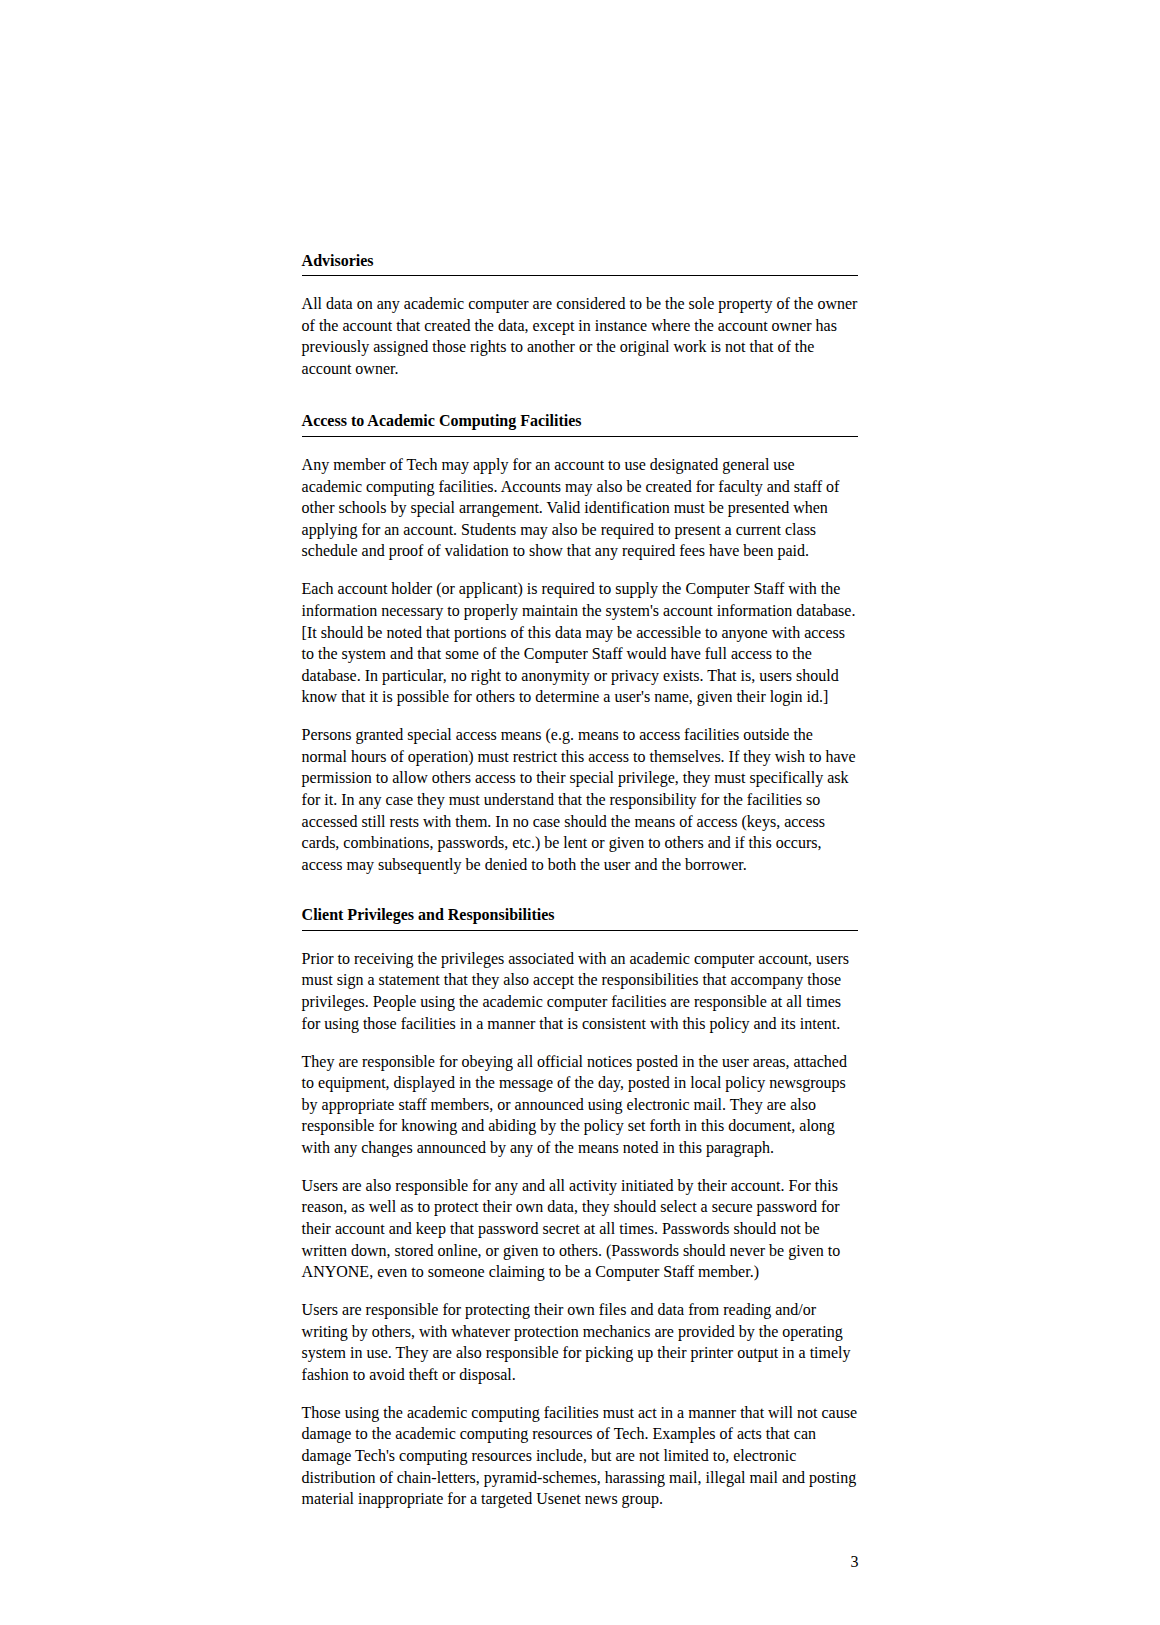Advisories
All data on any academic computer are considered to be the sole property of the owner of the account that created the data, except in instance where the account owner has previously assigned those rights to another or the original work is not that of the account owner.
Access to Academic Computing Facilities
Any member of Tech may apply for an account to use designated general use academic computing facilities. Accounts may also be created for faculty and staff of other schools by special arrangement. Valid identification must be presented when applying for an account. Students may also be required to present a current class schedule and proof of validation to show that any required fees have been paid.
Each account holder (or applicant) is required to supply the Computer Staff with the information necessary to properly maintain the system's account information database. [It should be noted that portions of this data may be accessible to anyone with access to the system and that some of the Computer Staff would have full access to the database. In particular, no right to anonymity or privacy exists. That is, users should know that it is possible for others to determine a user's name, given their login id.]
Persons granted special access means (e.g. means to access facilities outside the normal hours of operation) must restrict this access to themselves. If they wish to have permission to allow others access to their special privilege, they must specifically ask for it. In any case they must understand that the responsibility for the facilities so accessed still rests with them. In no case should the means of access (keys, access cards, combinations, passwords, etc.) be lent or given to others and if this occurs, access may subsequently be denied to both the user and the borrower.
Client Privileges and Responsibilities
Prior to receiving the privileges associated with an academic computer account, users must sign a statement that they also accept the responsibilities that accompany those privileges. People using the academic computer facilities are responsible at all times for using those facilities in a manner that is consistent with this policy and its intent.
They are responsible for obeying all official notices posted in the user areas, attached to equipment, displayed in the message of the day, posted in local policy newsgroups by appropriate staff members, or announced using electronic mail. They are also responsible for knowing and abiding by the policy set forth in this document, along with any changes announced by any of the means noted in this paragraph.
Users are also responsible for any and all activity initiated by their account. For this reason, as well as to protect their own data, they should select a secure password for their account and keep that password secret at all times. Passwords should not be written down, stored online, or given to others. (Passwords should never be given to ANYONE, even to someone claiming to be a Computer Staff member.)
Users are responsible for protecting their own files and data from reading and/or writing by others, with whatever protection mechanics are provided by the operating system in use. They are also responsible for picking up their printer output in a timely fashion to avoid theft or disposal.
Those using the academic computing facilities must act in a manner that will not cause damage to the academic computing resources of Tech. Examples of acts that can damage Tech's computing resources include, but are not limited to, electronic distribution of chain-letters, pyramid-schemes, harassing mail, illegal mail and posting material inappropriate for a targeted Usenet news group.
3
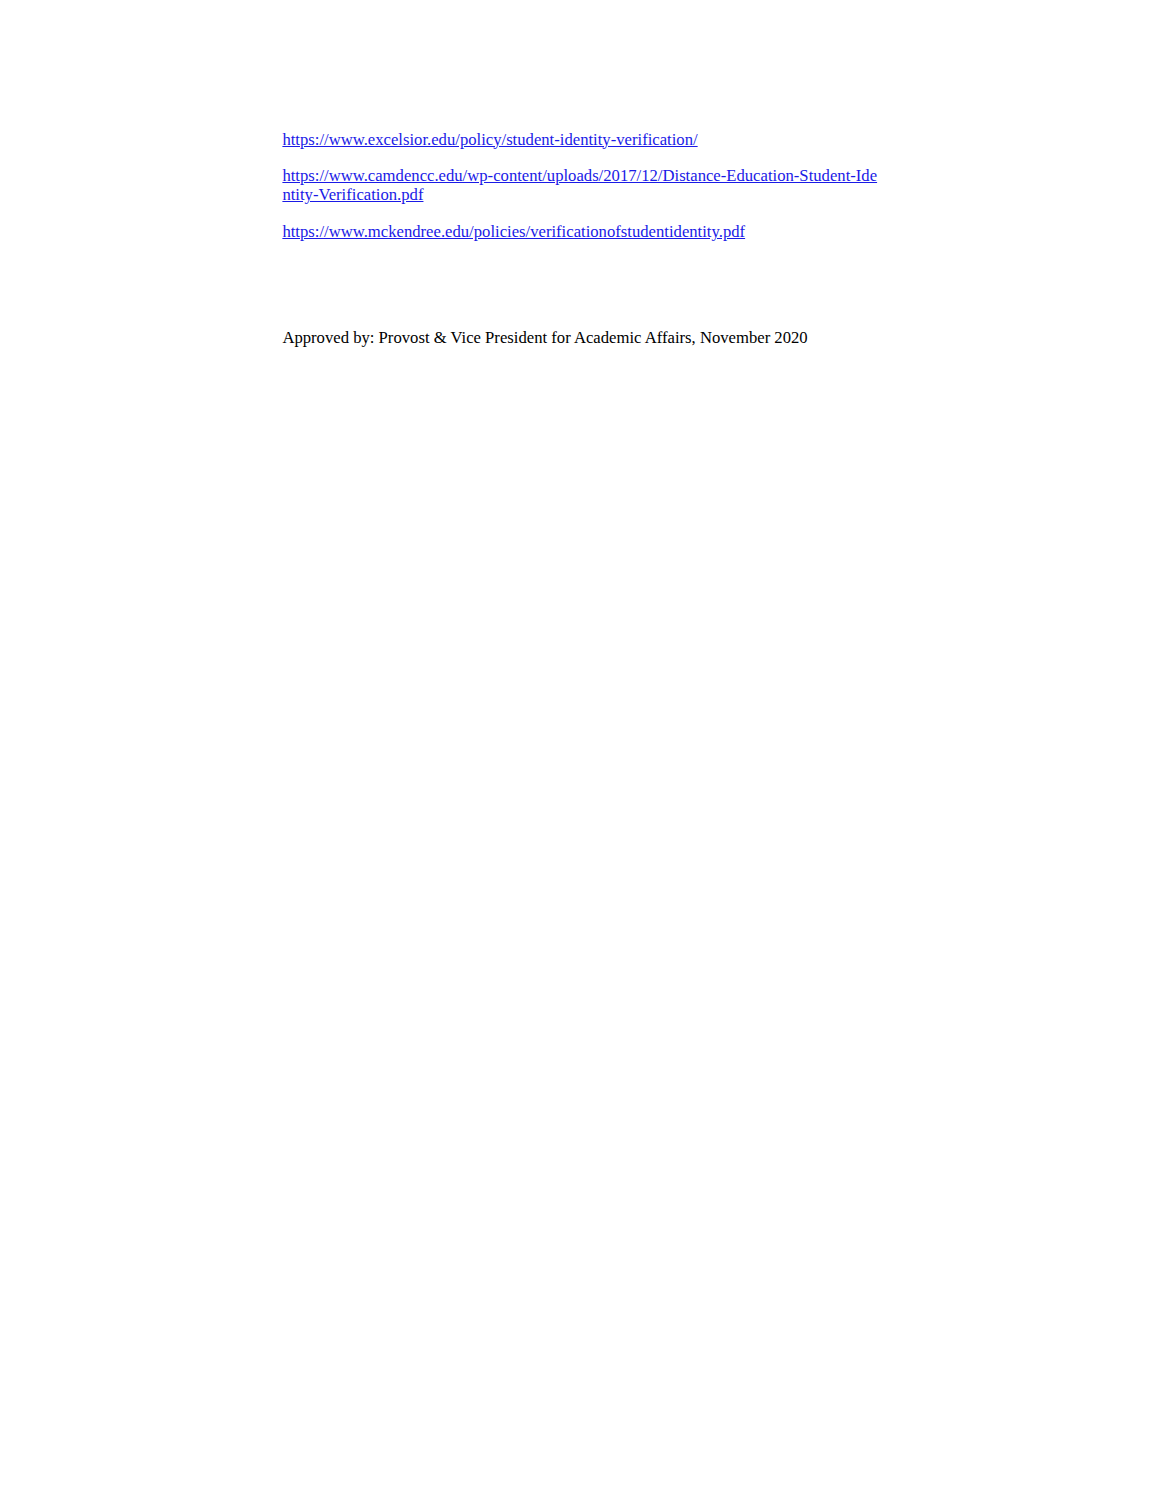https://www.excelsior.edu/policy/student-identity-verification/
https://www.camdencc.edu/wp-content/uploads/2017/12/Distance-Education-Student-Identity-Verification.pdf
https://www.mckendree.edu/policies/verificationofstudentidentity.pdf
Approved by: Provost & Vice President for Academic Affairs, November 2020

———

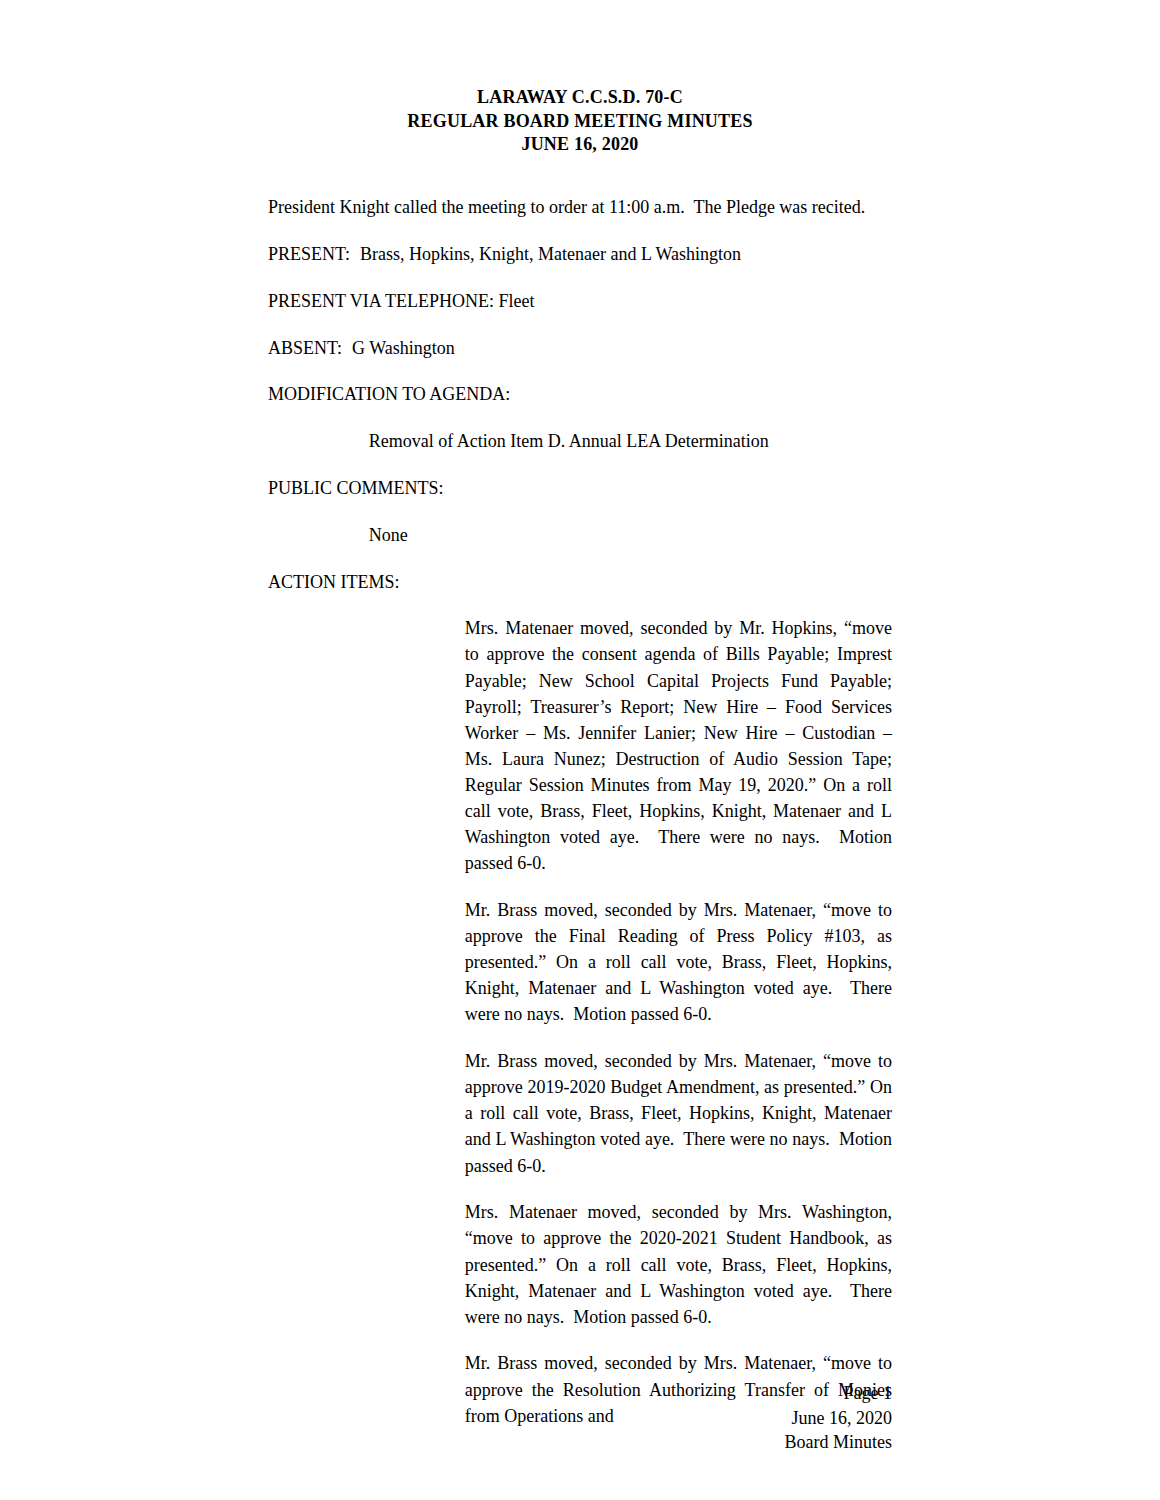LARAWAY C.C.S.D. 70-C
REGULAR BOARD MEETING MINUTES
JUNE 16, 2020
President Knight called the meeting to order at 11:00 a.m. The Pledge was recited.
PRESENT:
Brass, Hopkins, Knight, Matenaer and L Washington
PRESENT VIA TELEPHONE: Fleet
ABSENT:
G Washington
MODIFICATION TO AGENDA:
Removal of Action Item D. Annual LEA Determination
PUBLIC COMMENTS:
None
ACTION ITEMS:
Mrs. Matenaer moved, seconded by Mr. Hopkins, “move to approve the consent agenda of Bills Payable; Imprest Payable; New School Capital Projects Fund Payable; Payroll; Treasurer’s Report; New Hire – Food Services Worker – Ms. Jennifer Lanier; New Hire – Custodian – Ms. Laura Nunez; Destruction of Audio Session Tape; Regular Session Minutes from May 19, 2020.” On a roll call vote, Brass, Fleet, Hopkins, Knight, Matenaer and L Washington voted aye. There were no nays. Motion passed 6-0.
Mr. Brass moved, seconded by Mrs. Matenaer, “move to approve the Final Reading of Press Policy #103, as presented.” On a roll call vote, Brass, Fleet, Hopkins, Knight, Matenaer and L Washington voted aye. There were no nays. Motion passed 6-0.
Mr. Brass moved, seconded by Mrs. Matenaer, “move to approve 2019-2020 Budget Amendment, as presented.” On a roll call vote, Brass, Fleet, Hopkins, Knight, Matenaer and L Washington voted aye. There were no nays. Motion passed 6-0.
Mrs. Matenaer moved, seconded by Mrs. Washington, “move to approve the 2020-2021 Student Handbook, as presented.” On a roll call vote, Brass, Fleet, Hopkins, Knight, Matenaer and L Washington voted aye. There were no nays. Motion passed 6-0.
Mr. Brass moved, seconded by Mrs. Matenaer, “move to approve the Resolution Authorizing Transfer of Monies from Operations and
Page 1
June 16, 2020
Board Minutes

———

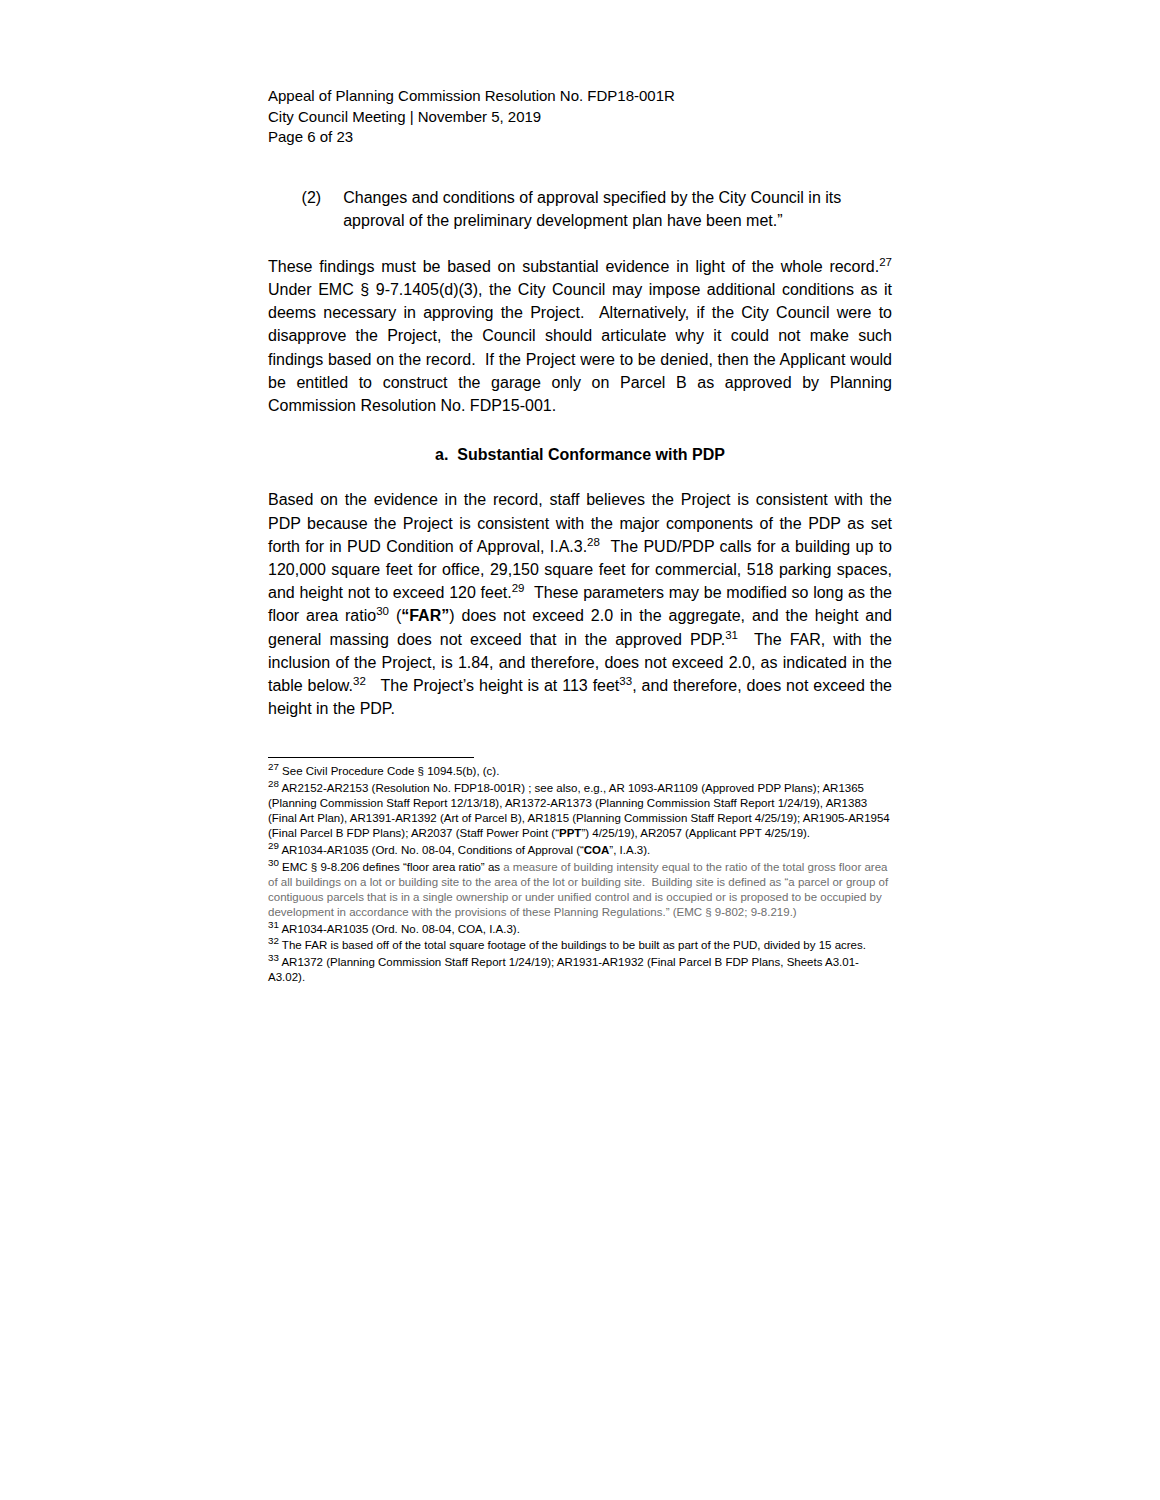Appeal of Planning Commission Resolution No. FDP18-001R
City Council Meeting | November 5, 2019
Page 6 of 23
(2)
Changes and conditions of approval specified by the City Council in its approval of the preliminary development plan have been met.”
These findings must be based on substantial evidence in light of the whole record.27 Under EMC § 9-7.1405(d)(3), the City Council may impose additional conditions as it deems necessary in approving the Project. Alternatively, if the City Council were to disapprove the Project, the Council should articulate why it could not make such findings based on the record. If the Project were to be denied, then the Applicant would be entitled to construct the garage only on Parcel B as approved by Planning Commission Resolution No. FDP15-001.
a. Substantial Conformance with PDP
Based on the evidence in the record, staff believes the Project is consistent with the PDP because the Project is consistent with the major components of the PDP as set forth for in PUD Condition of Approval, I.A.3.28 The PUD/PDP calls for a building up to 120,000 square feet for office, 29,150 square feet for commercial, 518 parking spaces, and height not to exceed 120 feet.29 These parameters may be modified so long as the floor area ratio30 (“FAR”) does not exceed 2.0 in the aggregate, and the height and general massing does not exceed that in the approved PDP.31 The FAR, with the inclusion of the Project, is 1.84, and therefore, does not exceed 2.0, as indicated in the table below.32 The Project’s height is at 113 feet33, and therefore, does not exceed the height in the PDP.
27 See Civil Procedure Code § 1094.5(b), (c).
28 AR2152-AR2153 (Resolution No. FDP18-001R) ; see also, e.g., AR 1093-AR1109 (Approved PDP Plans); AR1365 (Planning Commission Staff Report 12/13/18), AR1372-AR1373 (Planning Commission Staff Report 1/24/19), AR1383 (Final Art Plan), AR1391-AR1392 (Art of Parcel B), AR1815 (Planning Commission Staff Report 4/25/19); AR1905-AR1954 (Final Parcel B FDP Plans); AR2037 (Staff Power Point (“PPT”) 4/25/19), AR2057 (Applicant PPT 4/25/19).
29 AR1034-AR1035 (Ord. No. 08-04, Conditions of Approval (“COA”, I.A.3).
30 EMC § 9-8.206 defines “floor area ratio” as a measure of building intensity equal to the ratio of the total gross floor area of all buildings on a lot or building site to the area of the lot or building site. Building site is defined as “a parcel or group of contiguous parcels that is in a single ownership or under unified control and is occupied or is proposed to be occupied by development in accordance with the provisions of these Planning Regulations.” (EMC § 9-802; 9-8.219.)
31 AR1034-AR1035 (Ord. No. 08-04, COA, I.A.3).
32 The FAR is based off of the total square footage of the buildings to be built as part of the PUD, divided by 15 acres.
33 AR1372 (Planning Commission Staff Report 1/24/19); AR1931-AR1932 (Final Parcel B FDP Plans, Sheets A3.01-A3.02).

———

--- TASK STATEMENT ---
Your answer should consist solely of the lines above from the line with "City Council Meeting | November 5, 2019" to the line with "Changes and conditions", both included, reproduced exactly.

--- EXERCISE SOLUTION ---
City Council Meeting | November 5, 2019
Page 6 of 23
(2)
Changes and conditions of approval specified by the City Council in its approval of the preliminary development plan have been met.”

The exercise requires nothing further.